Mashed Garlic Red Potatoes with Coconut Milk

Mashed Garlic Red Potatoes with Coconut Milk

You'd never guess that these mashed potatoes don't have ANY cream and hardly any butter. This is a healthy take on a classic and comforting side dish that I hope you try.

Mashed Garlic Red Potatoes with Coconut Milk

Prep + Cooking Time:
Makes 6 Servings

Ingredients:

  • 1 pound Red potatoes, quartered
  • 1/4 large Sweet onion, chopped
  • 3 Garlic cloves, minced
  • 1/2 (13.5 ounce) can of Full fat coconut milk (including some of the coconut cream in the top of the can, if possible)
  • 1 small pat of Grass fed butter OR 1 teaspoon of Ghee
  • Extra virgin olive oil
  • Salt and Pepper
  • Chives or parsley, chopped for garnish (optional)

Method:

  1. Fill a large saucepan a little over half way with water.

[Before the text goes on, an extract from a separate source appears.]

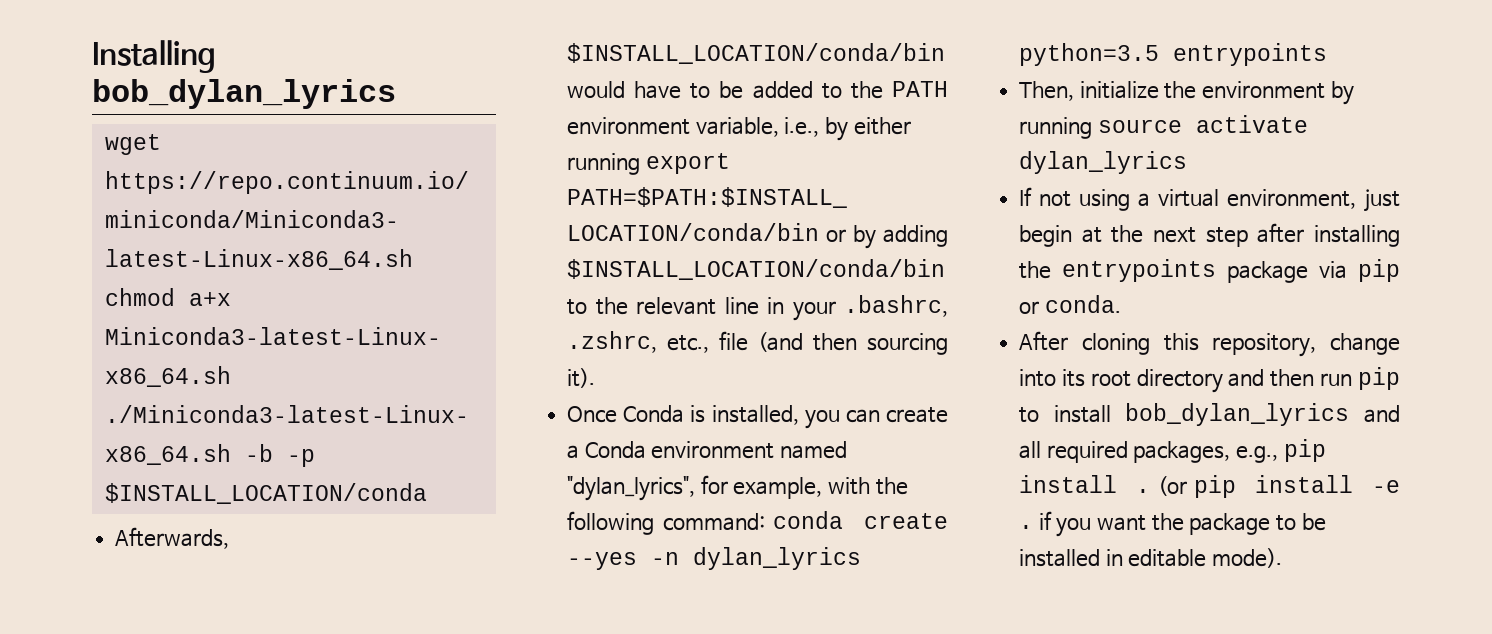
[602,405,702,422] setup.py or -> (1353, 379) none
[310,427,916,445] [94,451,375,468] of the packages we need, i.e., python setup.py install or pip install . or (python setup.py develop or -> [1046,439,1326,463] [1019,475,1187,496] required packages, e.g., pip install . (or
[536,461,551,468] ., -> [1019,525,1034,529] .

Add a generous amount of salt to the water.
  2. Add red potatoes and onions to the salted water and bring to a rolling boil. Cook until potatoes are fork tender (about 20 minutes).
  3. Meanwhile, bring a small skillet to medium heat, and add about a tablespoon of extra virgin olive oil. Once the oil is hot, add minced garlic and stir for about 2 minutes.
  4. Add coconut milk and butter or ghee to the garlic in the small skillet and simmer for 5-8 minutes, or until the liquid reduces some.
  5. Once potatoes are fork tender, strain them in a colander and then return the potatoes back to the original saucepan.
  6. Add in coconut milk and garlic mixture to the potatoes, and season with a generous amount of salt and pepper to taste.
  7. Using a potato masher (or a fork), mash the potatoes until desired texture. I like mine just a little chunky!
  8. Optional: mix in fresh herbs of choice.
  9. Enjoy warm with your favorite entree.